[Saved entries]
◆ ◆ ◆ ◆ ◆
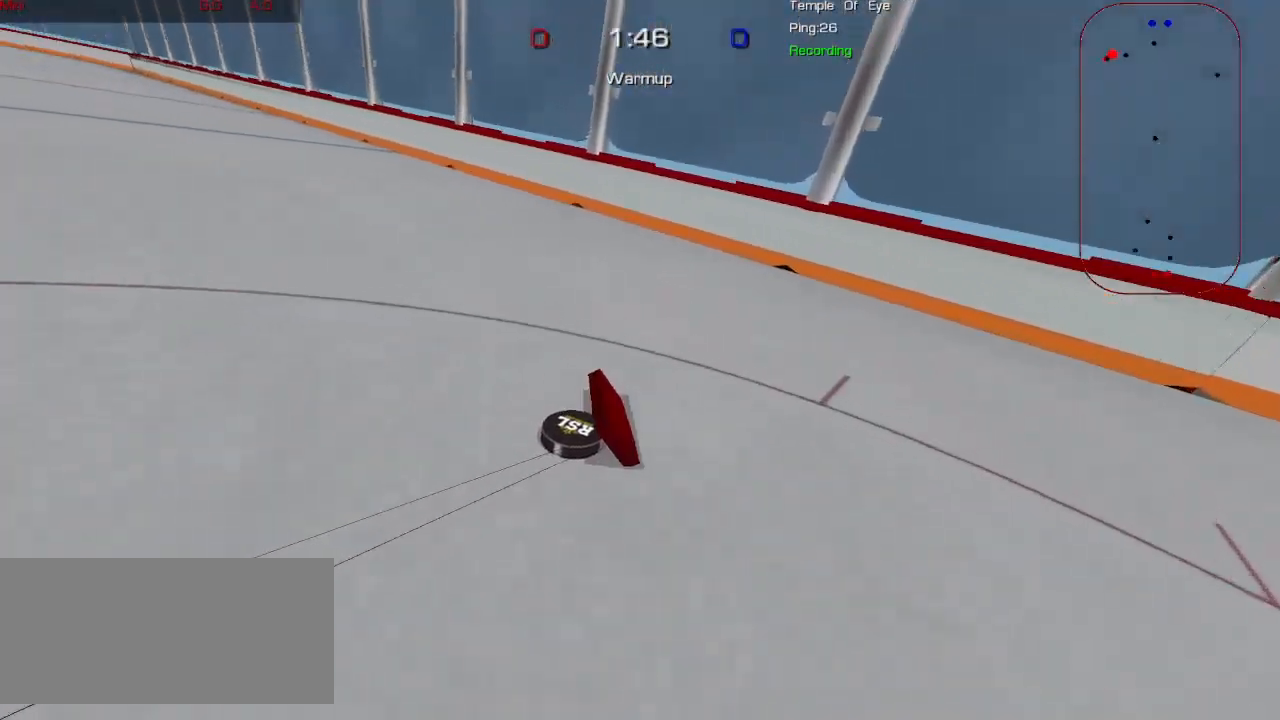
{"keys": ["a", "w"], "mouse": [], "events": []}
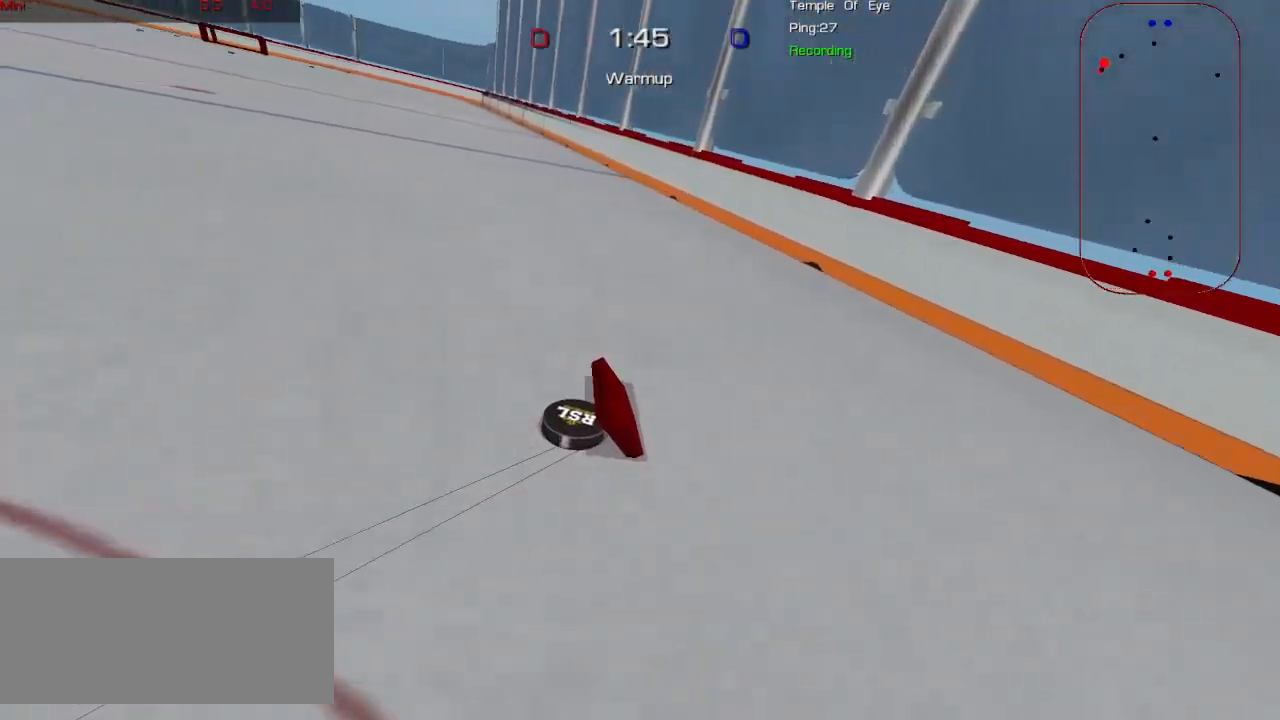
{"keys": ["a", "w"], "mouse": [], "events": []}
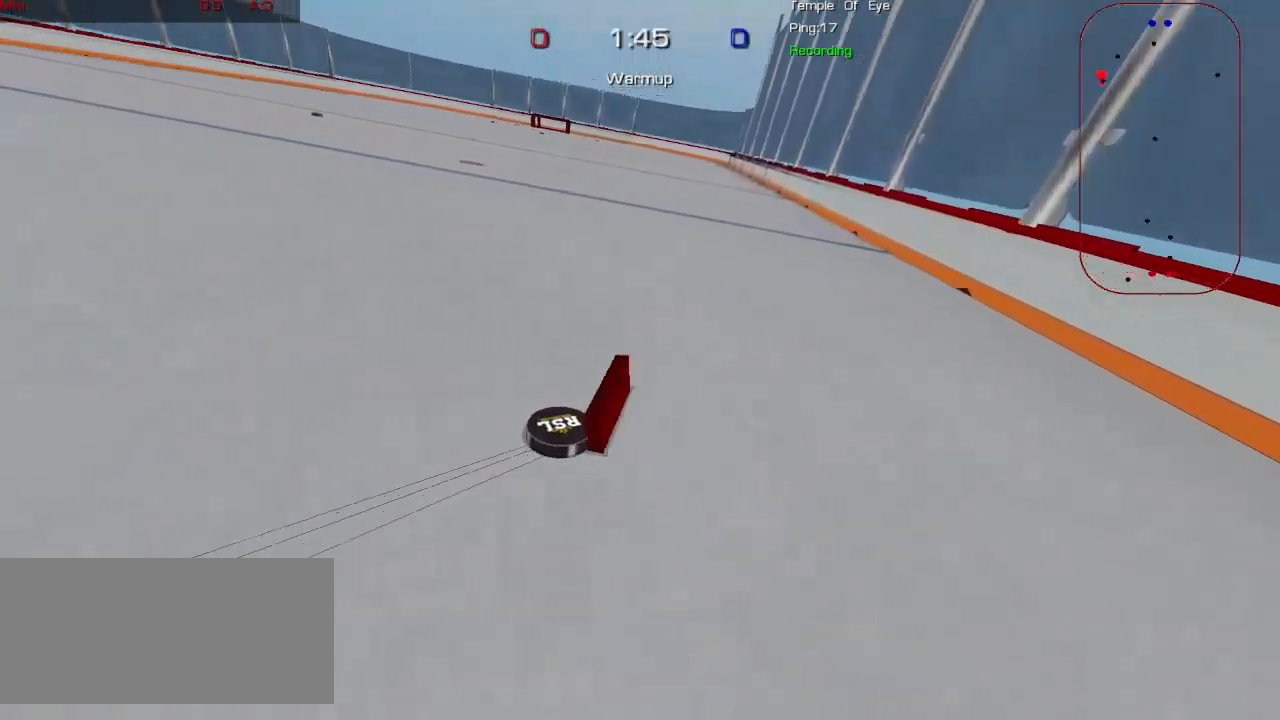
{"keys": ["a", "w"], "mouse": [], "events": []}
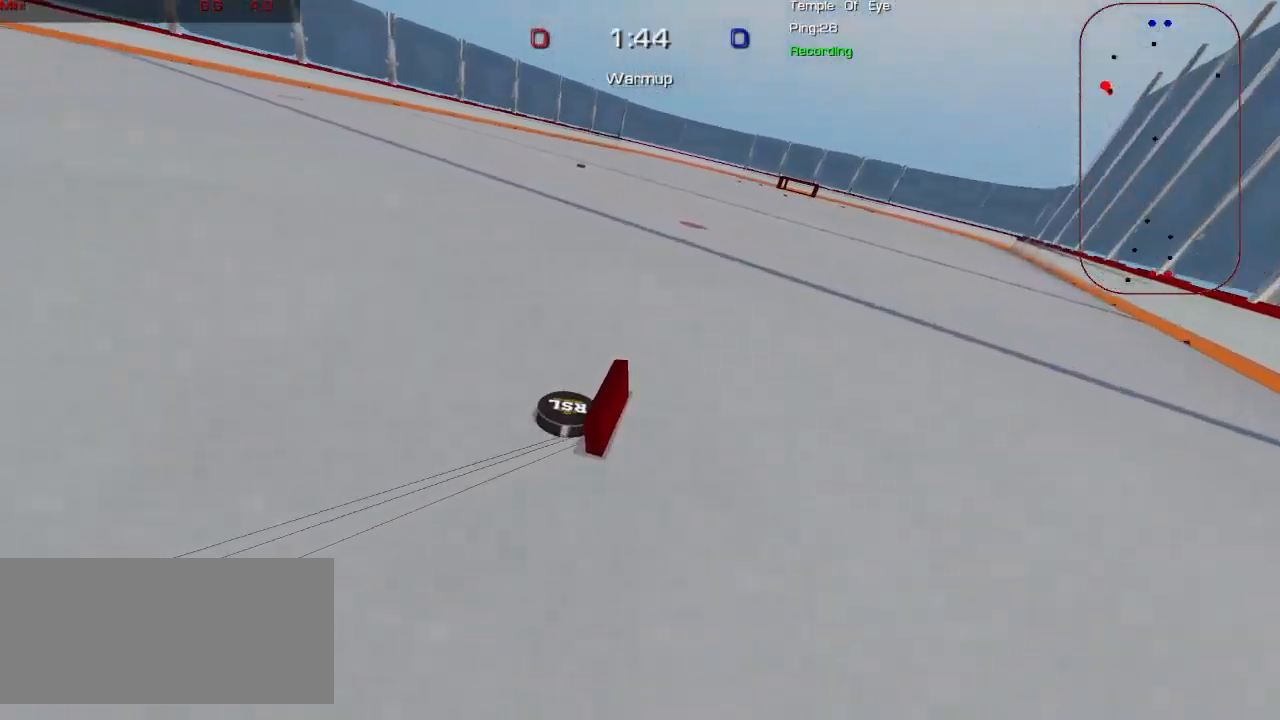
{"keys": ["a", "w"], "mouse": [], "events": []}
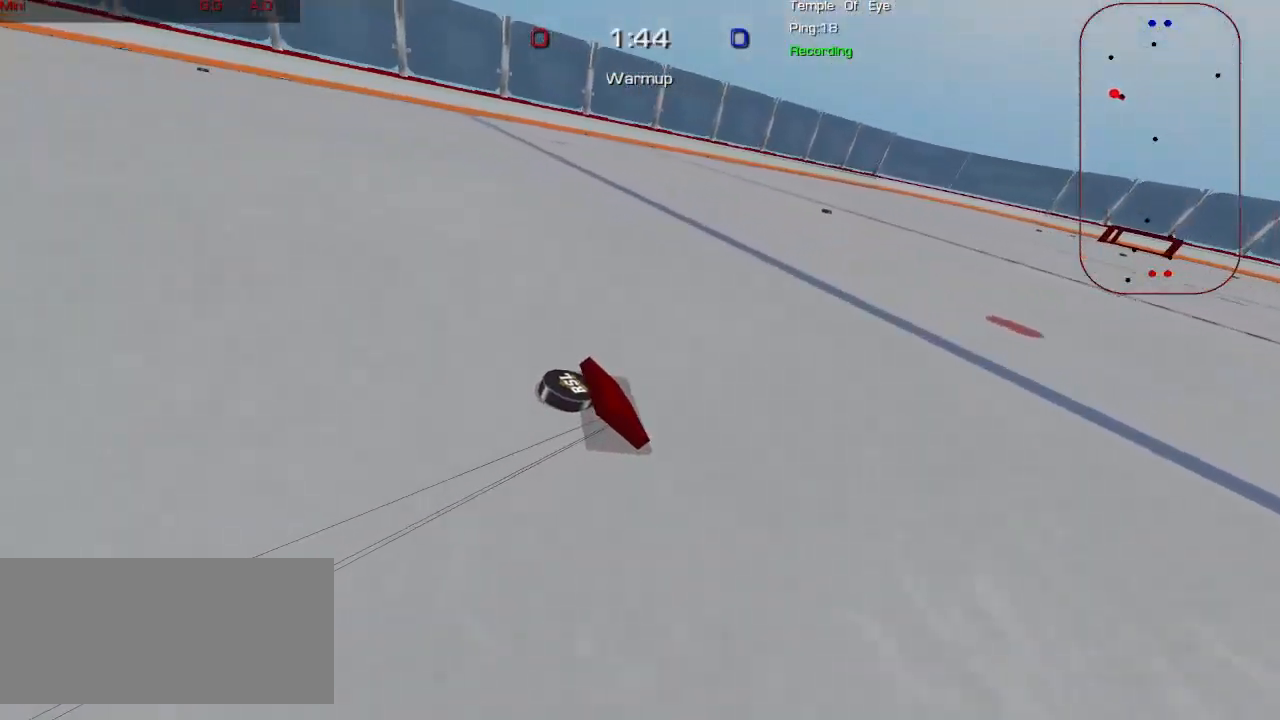
{"keys": ["a", "w"], "mouse": [], "events": []}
◆ ◆ ◆ ◆ ◆
WHAT TO PRODUCE: I'd like every record transcribed exactly, with no pictures carried over.

TASK SOLUTION:
{"keys": ["a", "w"], "mouse": [], "events": []}
{"keys": ["a", "w"], "mouse": [], "events": []}
{"keys": ["a", "w"], "mouse": [], "events": []}
{"keys": ["a", "w"], "mouse": [], "events": []}
{"keys": ["a", "w"], "mouse": [], "events": []}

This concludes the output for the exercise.